- EXCERPT TO READ -

It is observed that basic features of the implemented Global Warming Countermeasure Tax as well as most proposals, except for those in 2003, 2004 and 2009, are low tax rate with spending tax revenue for global warming countermeasures. Kawakatsu et al. (2017) reported that the study group on possible tax system reform established by the Environmental Agency (the current MOE) already suggested in 1998 that a possible Japanese carbon tax should have a low tax rate and that the revenues should be solely used for GHG reduction, according to Environmental Agency (1997). In many countries carbon intensive sectors such as the fossil fuel industry, the iron and steel industry and the paper industry strongly oppose carbon pricing that significantly increases production costs if other conditions remain the same, and Japanese business community strongly opposed introducing the carbon tax, which was one of the factors explaining why the realized tax rate (JPY 289/t-CO2) was much lower than the originally proposed rates (JPY 655/t-CO2 in the proposals during 2004–2008, and JPY 1,064/t-CO2 in the 2009 proposal).

Another interesting feature of carbon tax debate in Japan and the implemented Global Warming Countermeasure Tax is lack of double dividend perspective, which has been intensively discussed associated with carbon pricing and has provided orientation of green tax reform in many countries. The double dividend hypothesis claims that the reduction of externality by a carbon tax (the first dividend) and the effect of reducing market distortions caused by taxation (the second dividend) can be achieved simultaneously by using carbon tax revenues to reduce other taxes (Goulder 1995; Schob 2003). The original double-dividend hypothesis is that the tax revenue from the optimal solution for the first dividend, which is the Pigouvian tax, can be used to reduce other taxes that have the effect of distorting the market, in order to attain additional benefit of further improvement in resource allocation efficiency by correcting market distortions (the second dividend). For this form of the double dividend hypothesis, partial equilibrium model analyses by Nichols (1984), Terkla (1984), and Lee and Misiolek (1986) in the 1980s provided results supporting the hypothesis (Schob 2003). There are various variations in the double dividend hypothesis in terms of the definition of the second dividend such as an increase in employment rather than general GDP growth (e.g., Bovenberg and van der Ploeg 1998) or in the effect of correcting inequality in the income distribution (e.g., Klenert et al. 2016). In either case the possibility of double dividend from carbon tax can contribute to improve social and political acceptability of carbon tax. In Japan, however, the possibility of double dividend through revenue recycling to reduce other taxes or social insurance cost was reflected only in the MOE’s tax proposals in 2004 and 2009, and the implemented Global Warming Countermeasure Tax does not have this possibility. Replacing existing taxes, such as corporate tax and income tax, with carbon tax in order to pursue double dividend would have financial implications to related ministries, not only MOE and the Ministry of Finance but also the Ministry of Economy, Trade and Industry, the Ministry of Health, Labor and Welfare, and so on. Consequently, incorporation of double dividend feature into carbon tax very likely requires inter-ministerial coordination, which might have hindered active discussion on double dividend issues in Japan.

- GIVEN INSTRUCTION -
In the carbon tax text, what rate was the Global Warming Countermeasure Tax actually set at? The rows that come next are separate from the carbon tax text.

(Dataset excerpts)
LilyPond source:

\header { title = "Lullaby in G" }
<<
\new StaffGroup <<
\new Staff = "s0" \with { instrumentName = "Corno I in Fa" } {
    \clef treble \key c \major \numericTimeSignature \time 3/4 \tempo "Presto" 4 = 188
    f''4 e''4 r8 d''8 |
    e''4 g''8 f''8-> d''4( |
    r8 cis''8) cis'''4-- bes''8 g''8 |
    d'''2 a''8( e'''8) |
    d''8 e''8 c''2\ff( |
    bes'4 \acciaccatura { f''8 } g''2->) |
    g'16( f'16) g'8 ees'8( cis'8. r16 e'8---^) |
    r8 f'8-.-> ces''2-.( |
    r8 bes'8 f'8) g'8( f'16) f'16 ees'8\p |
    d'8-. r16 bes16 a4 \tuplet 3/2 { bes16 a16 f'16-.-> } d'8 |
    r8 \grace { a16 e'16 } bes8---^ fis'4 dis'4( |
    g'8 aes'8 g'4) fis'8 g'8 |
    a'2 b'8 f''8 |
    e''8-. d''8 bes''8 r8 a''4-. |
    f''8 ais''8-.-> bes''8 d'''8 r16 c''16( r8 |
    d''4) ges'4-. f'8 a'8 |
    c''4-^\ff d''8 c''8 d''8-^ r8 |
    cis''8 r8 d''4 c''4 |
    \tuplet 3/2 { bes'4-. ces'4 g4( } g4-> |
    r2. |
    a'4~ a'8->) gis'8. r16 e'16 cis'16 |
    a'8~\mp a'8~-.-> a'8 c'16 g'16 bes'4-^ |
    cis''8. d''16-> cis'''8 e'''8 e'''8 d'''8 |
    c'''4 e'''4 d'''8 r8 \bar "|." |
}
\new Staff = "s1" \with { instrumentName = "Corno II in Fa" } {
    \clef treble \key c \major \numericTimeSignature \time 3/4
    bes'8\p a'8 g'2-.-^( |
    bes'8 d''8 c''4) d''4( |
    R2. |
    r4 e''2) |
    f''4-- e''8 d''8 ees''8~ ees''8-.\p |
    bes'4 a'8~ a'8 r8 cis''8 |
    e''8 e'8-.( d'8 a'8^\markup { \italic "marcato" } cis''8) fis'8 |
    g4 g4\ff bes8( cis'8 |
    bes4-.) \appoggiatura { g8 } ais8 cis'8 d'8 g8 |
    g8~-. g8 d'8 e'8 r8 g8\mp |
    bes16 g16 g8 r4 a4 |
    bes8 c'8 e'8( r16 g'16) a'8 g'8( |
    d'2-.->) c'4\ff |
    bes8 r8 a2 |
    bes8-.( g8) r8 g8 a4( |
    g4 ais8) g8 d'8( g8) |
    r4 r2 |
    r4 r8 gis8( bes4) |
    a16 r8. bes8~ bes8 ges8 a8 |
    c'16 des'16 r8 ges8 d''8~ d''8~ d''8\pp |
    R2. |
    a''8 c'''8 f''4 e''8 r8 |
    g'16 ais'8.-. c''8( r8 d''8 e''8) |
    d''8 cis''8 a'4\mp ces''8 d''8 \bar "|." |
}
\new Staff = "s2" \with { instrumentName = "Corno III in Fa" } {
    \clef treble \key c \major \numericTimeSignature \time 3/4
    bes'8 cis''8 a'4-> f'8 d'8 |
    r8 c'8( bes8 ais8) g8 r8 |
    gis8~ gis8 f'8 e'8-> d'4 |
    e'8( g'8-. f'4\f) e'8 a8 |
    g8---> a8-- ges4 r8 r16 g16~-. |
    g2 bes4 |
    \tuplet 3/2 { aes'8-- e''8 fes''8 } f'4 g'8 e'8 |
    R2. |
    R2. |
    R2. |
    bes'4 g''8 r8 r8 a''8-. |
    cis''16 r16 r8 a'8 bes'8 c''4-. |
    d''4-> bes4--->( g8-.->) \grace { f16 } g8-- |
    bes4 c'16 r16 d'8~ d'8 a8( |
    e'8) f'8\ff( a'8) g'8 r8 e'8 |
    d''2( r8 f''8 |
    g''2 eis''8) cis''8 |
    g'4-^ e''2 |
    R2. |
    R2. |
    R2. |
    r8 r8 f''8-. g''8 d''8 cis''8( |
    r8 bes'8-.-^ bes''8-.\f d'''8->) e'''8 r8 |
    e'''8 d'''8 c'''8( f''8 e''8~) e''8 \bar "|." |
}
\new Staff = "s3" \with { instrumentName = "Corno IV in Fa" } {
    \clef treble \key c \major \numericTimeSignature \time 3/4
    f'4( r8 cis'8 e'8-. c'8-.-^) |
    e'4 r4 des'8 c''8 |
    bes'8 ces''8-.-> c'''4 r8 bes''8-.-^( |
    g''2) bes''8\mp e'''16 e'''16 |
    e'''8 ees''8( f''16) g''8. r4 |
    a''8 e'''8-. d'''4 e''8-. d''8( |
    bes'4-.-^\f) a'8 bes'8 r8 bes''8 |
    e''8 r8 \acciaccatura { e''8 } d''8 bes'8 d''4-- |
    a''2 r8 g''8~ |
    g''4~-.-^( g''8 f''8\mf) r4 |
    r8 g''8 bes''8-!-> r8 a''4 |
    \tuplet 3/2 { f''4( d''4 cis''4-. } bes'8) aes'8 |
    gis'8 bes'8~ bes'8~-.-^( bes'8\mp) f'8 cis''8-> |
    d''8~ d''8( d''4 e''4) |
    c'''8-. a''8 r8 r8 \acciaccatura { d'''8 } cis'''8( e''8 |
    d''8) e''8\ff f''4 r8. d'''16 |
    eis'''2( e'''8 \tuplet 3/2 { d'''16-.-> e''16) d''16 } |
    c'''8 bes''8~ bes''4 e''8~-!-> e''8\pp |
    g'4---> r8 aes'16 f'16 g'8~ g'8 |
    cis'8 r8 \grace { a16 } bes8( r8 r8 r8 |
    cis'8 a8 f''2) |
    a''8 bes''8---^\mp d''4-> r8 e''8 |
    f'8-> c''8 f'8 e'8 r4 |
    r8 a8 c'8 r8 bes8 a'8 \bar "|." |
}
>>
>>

- EXERCISE ANSWER -
JPY 289/t-CO2